Im Kriegsjahr 1945 muss Käthe mit ihren zwei Töchtern Ana und Lenchen vor den heranrückenden Russen aus Breslau mit dem letzten ...

Durch eine Verlosung kam ich an dieses Buch,das mich sehr berührt hat!

Im Kriegsjahr 1945 muss Käthe mit ihren zwei Töchtern Ana und Lenchen vor den heranrückenden Russen aus Breslau mit dem letzten Zug fliehen! Ihr Mann ist noch im Krieg und sie muss alles zurücklassen!
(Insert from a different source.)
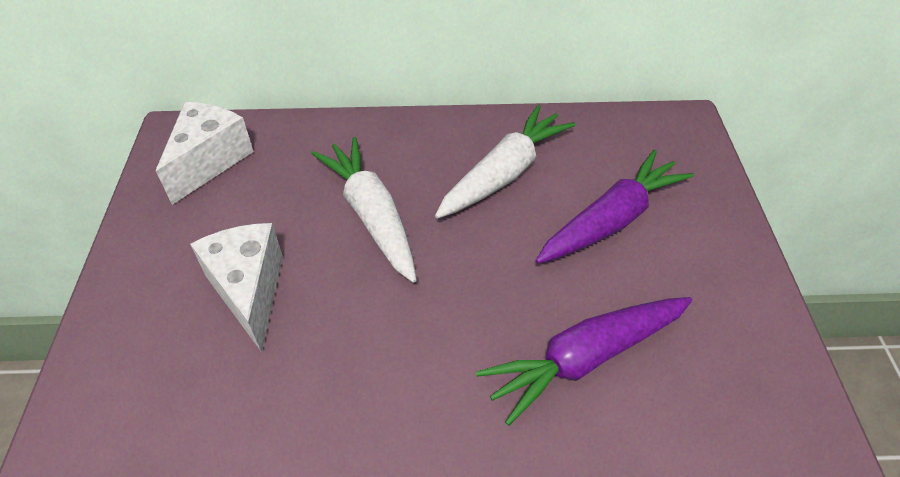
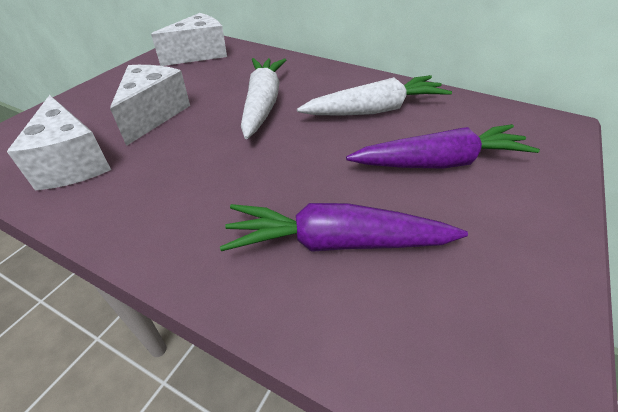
camera: 30 degrees right, 5 degrees down
(219, 408) = (73, 163): none -> white cheese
im Jahr 2017 steht Lilith die Tochter von Anastasia vor der Entscheidung ihr Patenkind von der ums Leben gekommenen Freundin zu übernehmen und bekommt von ihrer Mutter,die ihr nicht besonders nahe steht, die Aufforderung dieser Verpflichtung nachzukommen!

Anastasia und Lilith fahren nach anfänglichen Widerstand von Lilith gemeinsam nach Breslau um in die Vergangenheit ihrer Mutter und Großmutter Käthe aufzuarbeiten!

man erfährt in Rückblicken von der Ehe von Käthe mit Wilhelm und dann mit Ludwig , von ziemlich raschen Erwachsen werden von Ana auf der Flucht und in den ersten Jahren nach dem Krieg in München und auch von lLilith und ihren Beziehungsproblemen!

Auf der Reise durch die Vergangenheit die Entbehrungen und auch schlimme Erinnerungen hat,beginnt Lilith ihre Mutter und Großmutter besser zu verstehen ,und trifft am Ende die richtige Entscheidung!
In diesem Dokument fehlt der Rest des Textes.